Doch fehlende Nachhaltigkeit in den Zielstellungen könnte durch die Bewertung der Alternativen nach relevanten Indikatoren kompensiert werden. Natürlich wird auch der Ausbau der Schieneninfrastruktur untersucht und gegenüber den Straßenalternativen bewertet. Dabei wird gemäß wissenschaftlichen Standards versucht, den Alternativen einen „Nutzenwert“ anzurechnen. Dieser besteht aus dem Diskomfort durch Reisezeit und Reisekosten, sowie einem „Impliziten Nutzen“ durch die Wahl des Verkehrsmittels. Solche Faktoren sind in Verkehrsmodellen nötig, um nichtrationale, individuelle und soziokulturelle Mobilitätsentscheidungen besser abbilden zu können.

[Bereitgestellte Angaben]
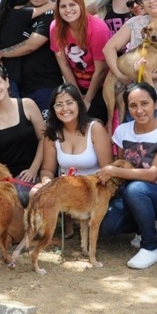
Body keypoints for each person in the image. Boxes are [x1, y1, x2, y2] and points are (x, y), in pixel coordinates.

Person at [96, 83, 157, 270]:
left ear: (156, 103)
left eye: (145, 103)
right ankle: (142, 224)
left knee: (137, 187)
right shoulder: (123, 131)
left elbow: (153, 174)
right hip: (132, 193)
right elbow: (121, 164)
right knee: (106, 226)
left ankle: (151, 246)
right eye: (133, 105)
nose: (139, 110)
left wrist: (113, 171)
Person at [34, 83, 113, 238]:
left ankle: (73, 223)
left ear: (79, 104)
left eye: (69, 103)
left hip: (95, 191)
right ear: (53, 109)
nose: (65, 109)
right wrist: (46, 181)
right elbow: (47, 170)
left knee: (109, 227)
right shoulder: (52, 134)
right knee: (34, 192)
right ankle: (54, 228)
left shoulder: (95, 128)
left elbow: (108, 171)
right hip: (66, 189)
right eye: (59, 104)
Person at [0, 0, 63, 115]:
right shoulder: (23, 12)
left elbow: (31, 45)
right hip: (21, 86)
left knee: (46, 131)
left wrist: (0, 54)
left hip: (44, 86)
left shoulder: (51, 15)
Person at [0, 65, 45, 199]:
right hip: (5, 178)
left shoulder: (27, 105)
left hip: (32, 174)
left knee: (27, 195)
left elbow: (44, 139)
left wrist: (34, 169)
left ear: (7, 82)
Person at [50, 0, 111, 122]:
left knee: (93, 121)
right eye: (63, 6)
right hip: (77, 84)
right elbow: (64, 66)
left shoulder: (98, 29)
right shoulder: (55, 27)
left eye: (72, 4)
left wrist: (87, 100)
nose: (68, 10)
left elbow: (101, 70)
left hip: (102, 85)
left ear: (81, 5)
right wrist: (76, 96)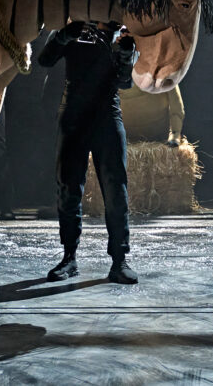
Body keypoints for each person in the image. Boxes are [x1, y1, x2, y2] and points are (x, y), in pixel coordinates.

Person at [38, 19, 139, 284]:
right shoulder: (74, 26)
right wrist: (63, 35)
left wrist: (126, 54)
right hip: (73, 113)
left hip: (107, 114)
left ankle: (120, 260)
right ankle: (69, 258)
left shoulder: (123, 34)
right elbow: (45, 60)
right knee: (68, 187)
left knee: (116, 189)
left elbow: (125, 82)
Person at [119, 84, 185, 146]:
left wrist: (175, 133)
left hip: (159, 136)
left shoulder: (164, 75)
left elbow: (176, 105)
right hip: (126, 137)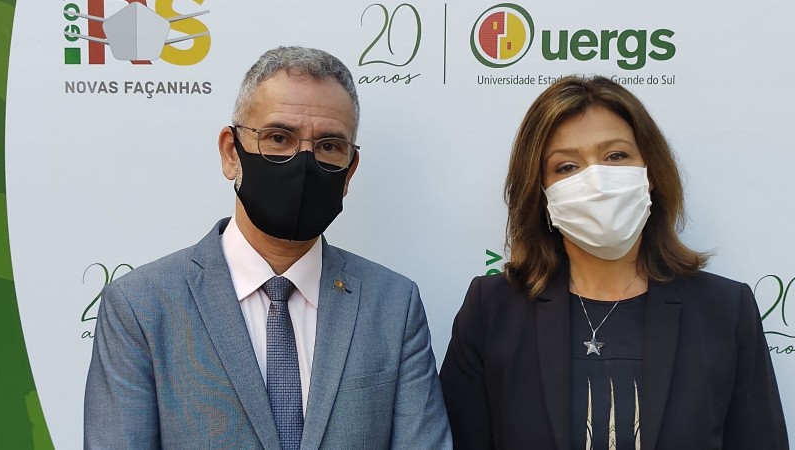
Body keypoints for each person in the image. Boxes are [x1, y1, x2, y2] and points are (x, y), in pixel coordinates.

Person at [84, 46, 451, 449]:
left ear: (349, 172)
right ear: (231, 152)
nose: (304, 162)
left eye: (329, 145)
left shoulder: (394, 304)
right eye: (278, 138)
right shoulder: (141, 305)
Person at [439, 76, 788, 449]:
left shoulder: (724, 310)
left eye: (616, 156)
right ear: (541, 194)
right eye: (566, 167)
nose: (598, 182)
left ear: (650, 173)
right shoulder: (493, 310)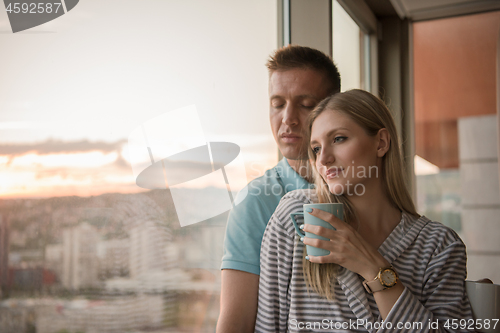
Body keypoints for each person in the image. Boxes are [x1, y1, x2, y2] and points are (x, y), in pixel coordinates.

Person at [255, 90, 473, 332]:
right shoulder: (296, 216)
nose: (323, 159)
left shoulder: (438, 245)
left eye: (338, 139)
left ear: (380, 143)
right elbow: (268, 326)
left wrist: (375, 270)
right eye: (316, 148)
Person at [216, 45, 341, 333]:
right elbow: (235, 322)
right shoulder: (256, 202)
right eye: (277, 104)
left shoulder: (359, 189)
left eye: (306, 103)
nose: (288, 118)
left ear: (335, 109)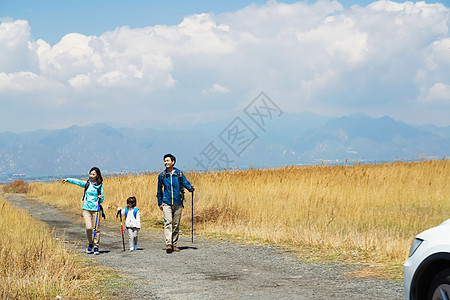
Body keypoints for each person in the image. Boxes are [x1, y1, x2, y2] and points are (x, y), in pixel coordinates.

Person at [62, 167, 105, 255]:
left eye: (93, 174)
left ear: (97, 175)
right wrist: (67, 180)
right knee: (88, 228)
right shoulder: (87, 184)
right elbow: (77, 182)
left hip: (96, 209)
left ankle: (96, 247)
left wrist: (101, 198)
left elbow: (102, 199)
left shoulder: (100, 186)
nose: (91, 176)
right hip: (86, 209)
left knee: (96, 229)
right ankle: (90, 243)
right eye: (90, 174)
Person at [157, 154, 194, 253]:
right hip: (166, 202)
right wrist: (159, 202)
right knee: (168, 222)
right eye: (165, 161)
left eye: (168, 161)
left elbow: (185, 183)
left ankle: (174, 244)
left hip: (178, 202)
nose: (166, 162)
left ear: (173, 162)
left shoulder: (179, 174)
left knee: (176, 224)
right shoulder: (162, 175)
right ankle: (168, 244)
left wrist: (190, 188)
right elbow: (159, 190)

[Aufgaben]
**A.** Beantworte zum Text über die Bewertung von Verkehrsalternativen diese Fragen:
(i) Was wird gegenüber den Straßenalternativen bewertet?
(ii) Woraus besteht der „Nutzenwert“?
(iii) Wodurch könnte fehlende Nachhaltigkeit in den Zielstellungen kompensiert werden?
**B.** Setze den Text über die Bewertung von Verkehrsalternativen nach seinem letzten Satz fort.

[Lösungen zur Übung]
**A.**
(i) Der Ausbau der Schieneninfrastruktur.
(ii) Aus dem Diskomfort durch Reisezeit und Reisekosten sowie einem „Impliziten Nutzen“ durch die Wahl des Verkehrsmittels.
(iii) Durch die Bewertung der Alternativen nach relevanten Indikatoren.

**B.**
In der abschließenden Bewertung der vorgeschlagenen Baumaßnahmen werden deren Kosten gegenüber dem Nutzenwert und den berechneten Umweltschäden abgewägt. Wie zu erwarten, sind die Umweltschäden durch Straßenbaumaßnahmen in den meisten Fällen wesentlich höher, was jedoch nicht in den Ergebnissen zu sehen ist. Der Trick ist hier, den Impliziten Nutzen, also die heutige Mobilitätskultur, zu quantifizieren und damit das Verkehrssystem von Morgen zu begründen. Das ist nur schwer logisch nachzuvollziehen, wenn die übergeordneten Ziele auf eine nachhaltigere Mobilität abzielen.

Zeit für neue Maßstäbe und neue Führung

Der wissenschaftliche Teil des BVWP2030 ist in sich konsistent, seine Methoden sind objektiv korrekt. Allerdings hängt das Ergebnis immer von der Fragestellung ab. Die hoch komplexe Bundesverkehrswegeplanung wurde eindeutig vom Ideal des privaten Automobils geprägt, weshalb das Ergebnis dieses auch fördert. Der BVWP2030 sieht verkehrsbedingte Emissionen in Höhe von 190 Millionen Tonnen CO2-Äquivalenten (tCO2eq) voraus, was in starkem Kontrast zu den Zielen der alten Bundesregierung steht: 85 Millionen tCO2eq. Und selbst diese sind nicht ansatzweise kompatibel mit der Begrenzung des Klimawandels gemäß weltweitem 1,5-Grad-Ziel .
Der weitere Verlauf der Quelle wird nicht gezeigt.